Neuroprotective effect of pAkt and HIF-1 α on ischemia rats.

Objective: To explore the neuroprotective effect of pAkt and HIF-1 α on ischemia rats.

Methods: The rat model of cerebral ischemia which induced by permanent middle cerebral artery occlusion was established, Silybin were given respectively. The behavior was measured by modified Longa method, brain water content were measured by the dry-wet method. Infarct volume was measured by image analysis method, Akt, HIF-1 α, Bcl-2, Bax, NF-κ B protein expressions were detected by Western blotting. The Akt, HIF-1 α, Bcl-2, Bax, NF-κ B mRNA expression were detected by RT-PCR.

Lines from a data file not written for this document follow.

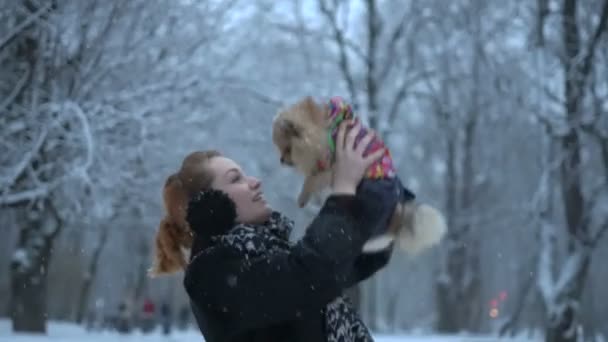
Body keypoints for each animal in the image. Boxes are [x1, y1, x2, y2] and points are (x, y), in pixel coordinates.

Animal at [270, 95, 446, 254]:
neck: (328, 127)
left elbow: (312, 179)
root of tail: (401, 212)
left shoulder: (331, 165)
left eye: (288, 149)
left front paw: (302, 197)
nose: (281, 160)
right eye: (282, 149)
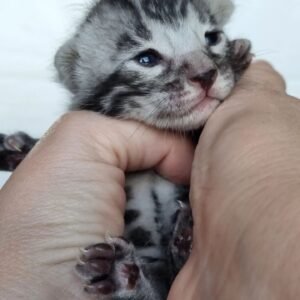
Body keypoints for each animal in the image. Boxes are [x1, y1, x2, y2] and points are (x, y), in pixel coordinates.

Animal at [0, 1, 252, 298]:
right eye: (147, 59)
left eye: (212, 37)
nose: (206, 74)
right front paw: (19, 148)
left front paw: (237, 57)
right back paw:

Results: The control group, low-dose silibinin group and high-dose silibinin group showed paralytic of the left body of rats in various degrees, the brain water content increased and different infarction size. There was no abnormal of the neurobehavioral assessment and no cerebral infarction in the blank group. Compared with the control group, there was no significant improvement of neurological function (t=1.341, P=0.188) or significant changes of the infarct volume (t=1.737, P=0.091) in the low-dose silibinin group, while there was significantly improvement of the neurological function in the high dose silibinin group (t=12.979, P<0.001), and the infarct volume was significantly reduced (t=23.503, P<0.001), the difference had statistically significant. The brain water content of lesion side of the control group increased (t=43.536, P<0.001), while the brain water content of lesion side of the low-dose silibinin group and the high-dose silybin group were significantly reduced (t=25.571, P<0.001; t= 42.426, P<0.001). The differences were statistical significance. The p-Akt 473, p-Akt 308, HIF-1 α, Bax, NF-κ B protein and the Akt, Bax, NF-κ B mRNA expression were increased of the control group, while the Bcl-2 protein and mRNA expression were decreased, the differences were statistically significant (P<0.05), there was no significant change of the Akt protein expression and HIF-1 α mRNA in the control group (P>0.05). In the high dose silybin group, the p-Akt 473, p-Akt 308, HIF-1α, Bcl-2 protein and Akt, Bcl-2 mRNA expression were increased, while the Bax, NF-κ B protein and Bax, NF-κ B mRNA expression were decreased, the differences were statistically significant (P<0.05), there was no significant change of the Akt protein expression and HIF-1 α mRNA in the high dose silybin group (P>0.05).

Conclusions: pAkt, HIF-1 α have neuroprotective effect on ischemia rats.